My friend Emily taught our group to play four years ago, and I can still hear her saying “It’s just a tile.” When she first dropped this wisdom, it was as if the Mona Lisa had found her voice and spoken. If I have a tile in my hand, but I don’t know what it is or how to use it, then I probably don’t need it. Long before Marie Kondo implored us to discover whether or not our possessions “spark joy,” Emily taught me that “it’s just a tile,” and if it doesn’t do anything for me, I can probably toss it.
2. Commit. You can make changes later if necessary.
Deciding which of the 50 or so hands to pursue will shape the game in profound ways — not unlike deciding who to marry.
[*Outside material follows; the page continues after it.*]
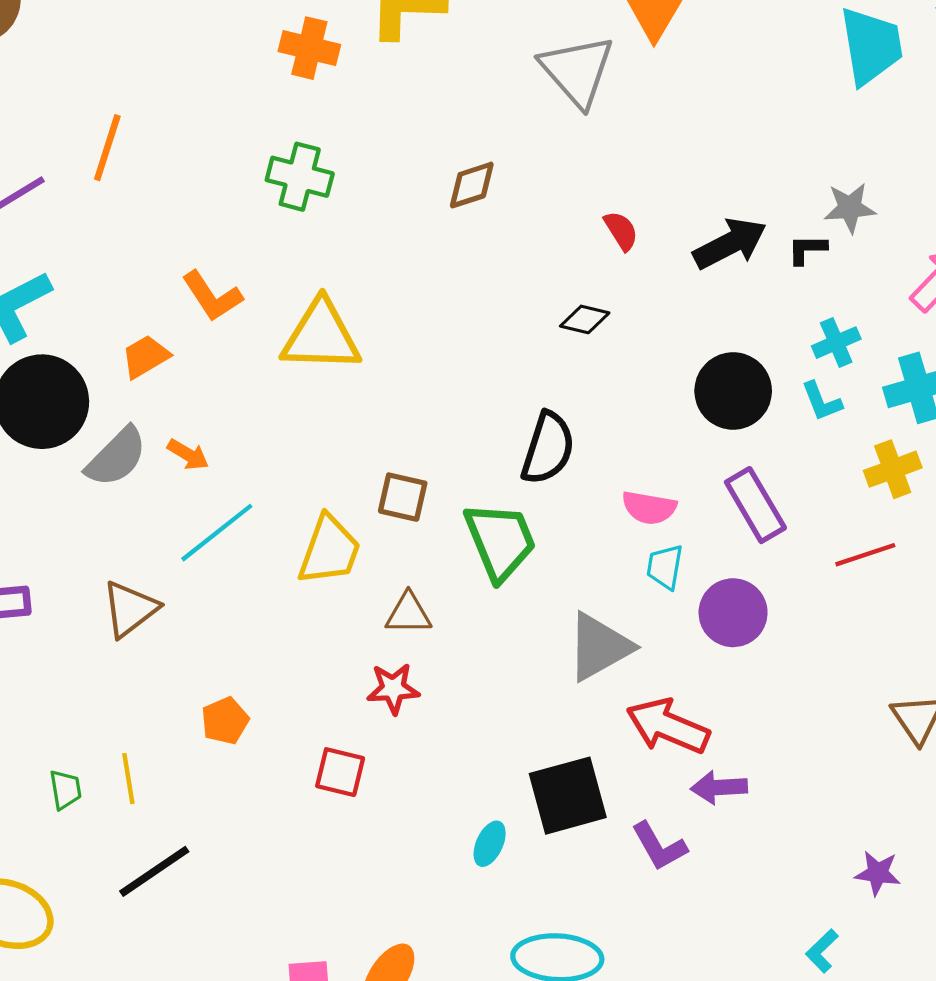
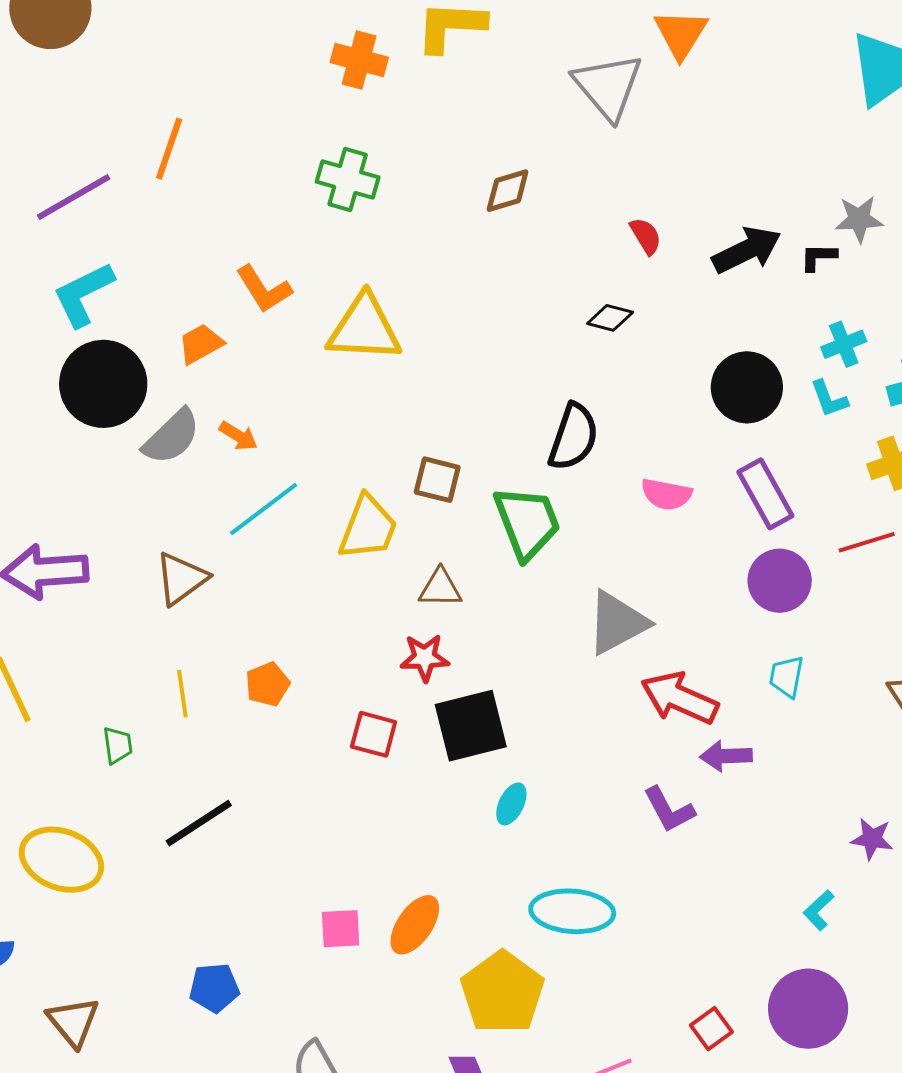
cyan trapezoid: (665, 567) -> (786, 677), moved
purple circle: (733, 613) -> (780, 581), moved
yellow line: (128, 779) -> (182, 694), moved
black square: (568, 796) -> (471, 726), moved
This decision will determine how you can pursue your goals, though luck does play a part, too. Once you have a hand to play, you have a clear path forward. There will be times when you carry out your mission as planned and you win. You will be rewarded with a sense of accomplishment, admiration from your friends and, in some games, cold, hard cash (OK, OK, quarters).
But there are other times when your mission, due to circumstances beyond your control, becomes impossible. That’s when a resilient player might change course — as we see middle-aged people divorcing and remarrying, and reinventing themselves when things don’t go as planned. So in mah jongg, as in life, do this: Commit. Revise. Recommit, and see No. 3 below.
3. Play the hand you’re dealt.
One pretty tile does not make a winning hand, just as one latent ability does not make a successful career. Maybe you really enjoyed theater in grade school, but that does not mean you should head straight to Broadway. Take stock of what you have and how it fits together to create some synergy. Squaring up the hand you wanted to play vs. the hand you have can take some doing, both in mah jongg and in life, but it’s always important to work with what you’ve got.
4. Spread the love and knowledge.
Teaching others the tips and tricks you’ve picked up along the way will ultimately be an advantage to you and to others. Sure, if all your fellow players can predict your moves, you might not be able to win by bluffing, but you will have more people to play with. There will be more people hosting, teaching and playing, and you will be adding more joy and connection to your circle. Same goes for any other hobbies or gifts you may have — pass them on! A rising tide, as they say, lifts all boats.
5. Make it a mitzvah.
If you’re lucky, you have people in your circle like my friend Jennie, who takes what she loves to the next level. After realizing that it would be so much easier for a bunch of tired moms to play in pajamas, for example, she planned a pajama game night and turned it into a charity event. Late last year, Pajama Game Night took place at a beautiful country club with some 200 players to benefit Sweet Dream Makers, a local charity. Due to her efforts (and mah jongg), we helped provide more than 50 beds for needy families in our community. Leave it to Jewish women to take up a popular Chinese game and use it to help make the world a better place. You might think this is a game, but we’re not just playing around — mah jongg is a way of life.